O Uísque da Redenção
(Iza Calbo)
O franco-baiano chegou no bar de "seu" Jesus, na Cruz da Redenção, em Brotas, um pacato bairro de Salvador da Baía de Todos os Santos e, depois de muito bate-papo, encomendou uma garrafa de "Jack Daniels" só para ele. Como, segundo afirmou, era praxe acontecer nos bares do lado de lá. Um pouco relutante, mas sempre com boa vontade, Jesus cedeu ao modismo estrangeiro.
O cliente tomou gota após gota e, firmemente, afirmava que pagaria tão logo entornasse o último gole. Passados quatro meses ou um pouco mais, o simpático espanhol, de olho nas cifras do seu tradicional boteco, sugeriu que o rapaz comprasse um uísque similar, ficando uma coisa pela outra. Uma reposição quase celestial, considerando-se que a bebida estava há seis anos guardada na prateleira, "pegando o gosto", como dizem.
Até um 7 de dezembro, quando o franco-baiano retornaria à Paris, ainda havia esperança. Claro, "seu" Jesus, com muita classe, não ficava cobrando o uísque degustado nem chorando pelo suposto prejuízo ainda não confirmado. Quando o rapaz aportava no bar - por uma questão de garantia - era tudo "cash", a fim de evitar constrangimentos. Mas a história do "Uísque da Redenção" quase vira piada entre os freqüentadores do bar.
Sabia-se, por fonte segura, que o moço era boa paga. Mas, como costuma dizer por aqui o antropólogo Roberto Albergaria, "de boas intenções, o inferno anda pavimentado". E o grande dia chegou, com o cliente "estrangeiro" de garrafa em punho, honrando a tradição de outras plagas. Jesus, com seus olhos claros deu risadas largas.
Bêbados contumazes chegaram a criar uma imagem poética para o dia D. Contam que o moço entregou o uísque, Jesus repôs a garrafa no estoque, bateu um papo, desejou boa viagem ao franco-baiano e ficou tudo na maior paz. Mas, rezam eles, que o moço, após quitar o débito, virou-se e tomou o destino da rua. Atrás dele, asseguraram à época, três reis magos cambaleantes percorreram o caminho do quase "pagador de promessas" em direção a casa.

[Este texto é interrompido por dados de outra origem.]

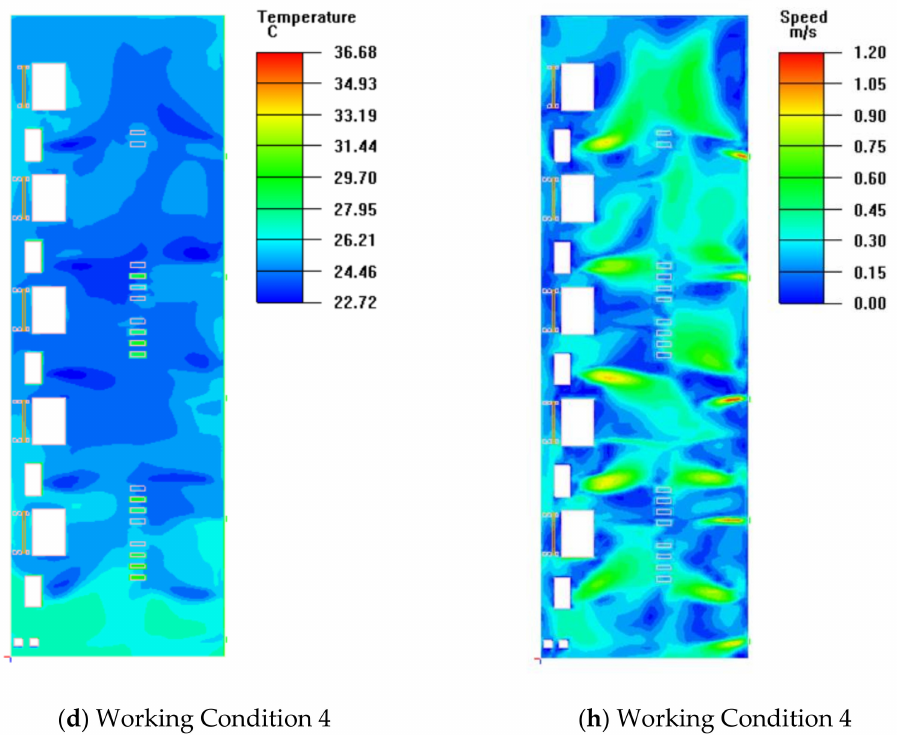
Figure 4. Temperature field and velocity field at a height of 1.6 under different working conditions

E, assim, transformado em "Menino Jesus da Redenção", ele dormiu tranqüilo para, numa sexta-feira, adentrar o avião rumo a Paris. Lá nos bares, teria novas garrafas a esperá-lo, mantendo o costume de beber com amigos. Mas, cá pra nós, o nosso Jesus da Redenção, espanhol de nascimento, mas baiano de esperteza, depois dessa, continuou servindo à moda da casa da Soteropólis. Uma dose aqui, uma moeda também.
Até porque, se a moda pegasse, "seu" Jesus, que às vezes ‚ brabo que nem só ele, iria acabar virando o demo com estes fregueses de ocasião, que, como o poetinha Vinícius de Moraes, não acreditavam muito no mito de que o cachorro é o melhor amigo do homem. Se assim fosse, pelo menos para o poeta, o uísque seria obrigatoriamente o cachorro engarrafado. E, soubesse antes da demora, talvez "seu" Jesus tivesse lembrado de pôr uma coleira com focinheira e tudo naquela preciosa garrafa. O que "seu" Jesus deve ter passado a fazer, já que o rapaz, de lá de Paris, um mês depois, já havia mandado fazer nova reserva.
Sorridente e com sotaque forte, Jesus sorriu coçando a cabeça. Ninguém entendeu a razão de imediato. Verdade é que quando o moço retornou, no lugar do boteco encontrou uma Farmácia dos Pobres. E lá, pode se ter a certeza, nada havia que lhe despertasse interesse. Nunca mais "seu" Jesus apareceu. Mas, de acordo com antigo freqüentadores, havia se cansado de ficar atrás de um balcão por mais de 50 anos. Queria descansar em paz até que Deus o chamasse para sentar-se a seu lado.